Désormais, dans un véritable retournement de situation, ce sont le propre juge chargé de l'instruction du dossier de 1994 à 2003, Juan José Galeano, l'ex-président Carlos Menem (1989-1999), aujourd'hui âgé de 85 ans, et l'ancien patron des services secrets, Hugo Anzorreguy, qui vont s'asseoir sur le banc des accusés en août.

La justice leur reproche d'avoir effacé des preuves et rapidement écarté la piste syrienne, même si celle-ci semble avoir maintenant laissé place à l'hypothèse iranienne.

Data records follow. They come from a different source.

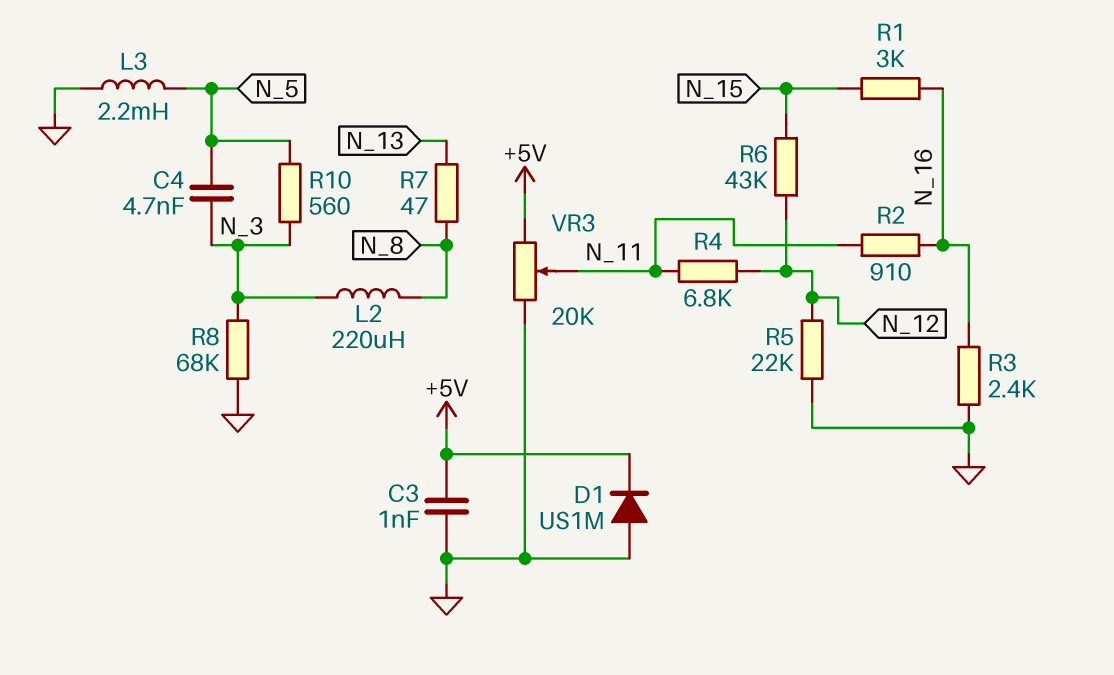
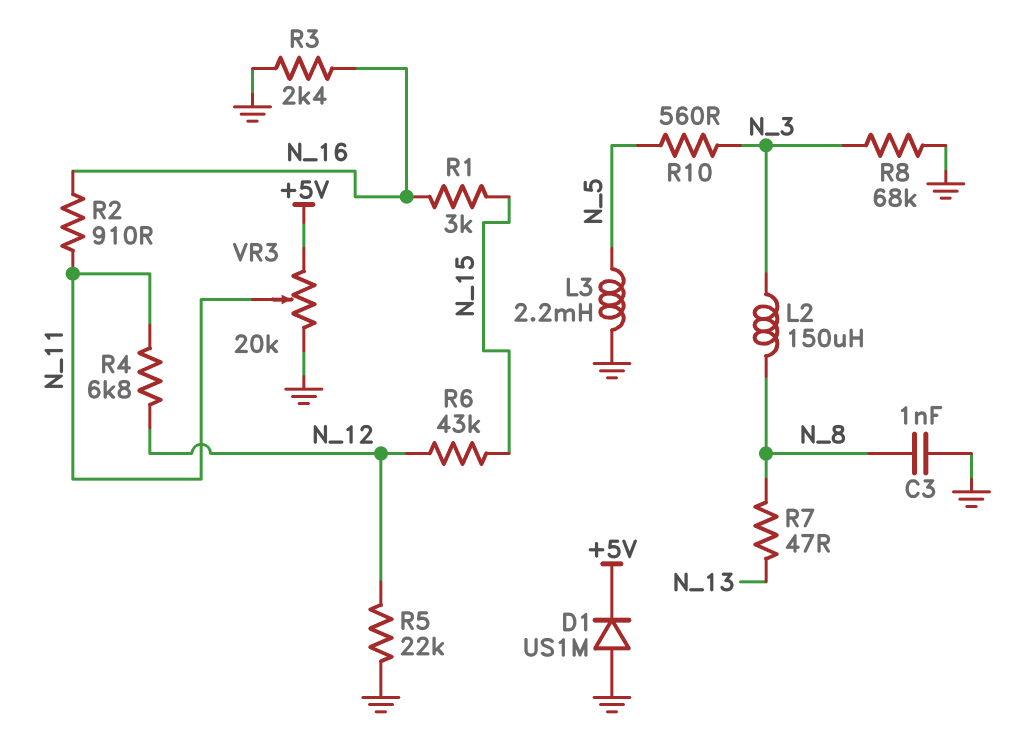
C3: 1nF (+5V, GND) -> 1nF (GND, N_8)
C4: 4.7nF (N_3, N_5) -> none
L2: 220uH (N_3, N_8) -> 150uH (N_3, N_8)

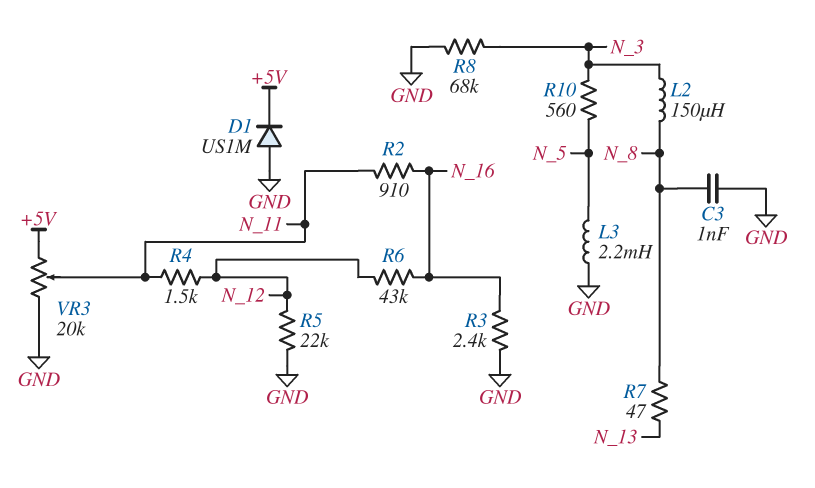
R1: 3k (N_15, N_16) -> none
R4: 6.8k (N_11, N_12) -> 1.5k (N_11, N_12)
R6: 43k (N_12, N_15) -> 43k (N_12, N_16)

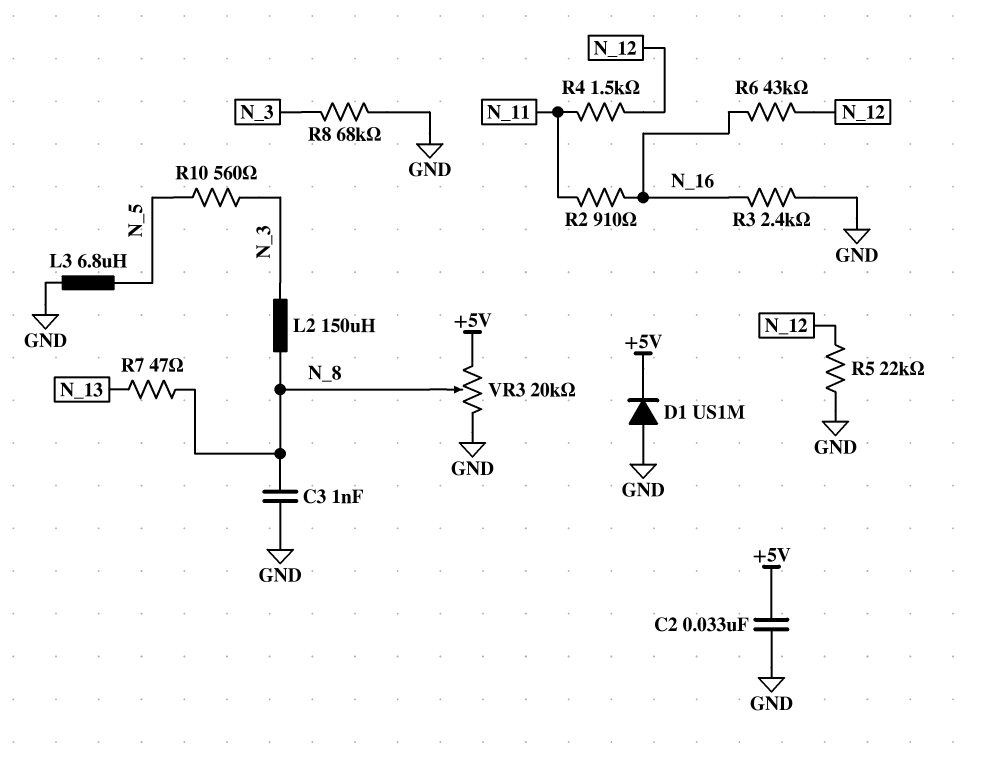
C2: none -> 33nF (+5V, GND)
L3: 2.2mH (GND, N_5) -> 6.8uH (GND, N_5)
VR3: 20k (+5V, GND, wiper N_11) -> 20k (+5V, GND, wiper N_8)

«En vérité, le plus important est que le 6 août commence (leur) procès pour avoir couvert l'attentat du 18 juillet 1994», confie à l'AFP Diana Malamud, dirigeante de Memoria activa, association de familles de victimes.

Pour elle, «c'est un point d'inflexion, l'opportunité de faire un peu la lumière» sur cette affaire.

Mort suspecte du procureur

Même la présidente Cristina Kirchner, en célébrant mardi l'accord historique sur le nucléaire noué avec l'Iran, rappelait, dans une allusion à peine voilée à ce pays, que «samedi prochain, cela fera 21 ans qu'il n'y a ni détenus ni condamnés» pour cette attaque.

L'histoire s'est encore compliquée avec le décès, en janvier, du procureur Alberto Nisman, après s'être apparemment suicidé avec une arme à feu. Des doutes subsistent sur les circonstances de son décès.

Ce procureur, qui avait repris le dossier après Juan José Galeno, venait d'accuser Mme Kirchner d'avoir couvert des dirigeants iraniens soupçonnés d'avoir commandité l'attentat.

La justice n'a finalement pas engagé de poursuites contre elle, faute de preuves, mais de nombreuses manifestations ont suivi l'annonce du décès de M. Nisman, beaucoup critiquant une mort suspecte et réclamant la vérité.

Les experts engagés par la famille du procureur ont conclu qu'il avait été tué, ce que n'ont pas confirmé ceux de la justice.

Pour Israël, il n'y a pas de doute: les deux attentats à Buenos Aires, celui de l'Amia comme un autre survenu en 1992 contre l'ambassade d'Israël (29 morts, 200 blessés), ont été ordonnés par le régime iranien.

Le procureur Nisman avait d'ailleurs accusé l'Iran d'être le commanditaire de l'attentat et le groupe armé libanais Hezbollah d'avoir agi sur le terrain.

En 2007, la justice avait émis, en vain, un mandat d'arrêt international contre cinq dirigeants iraniens, dont l'ancien président Ali Rafsandjani (1989-1997), soupçonnés d'être les commanditaires.

L'Iran a de son côté toujours clamé son innocence. En 2013, un protocole signé entre Téhéran et Buenos Aires prévoyait la constitution d'une commission d'experts étrangers pour faire la lumière sur les attentats, autorisant un juge argentin à aller interroger des suspects en Iran, mais devant le scandale suscité en Argentine, l'accord était resté lettre morte.

L'Argentine compte la plus importante communauté juive d'Amérique latine, avec 300 000 membres.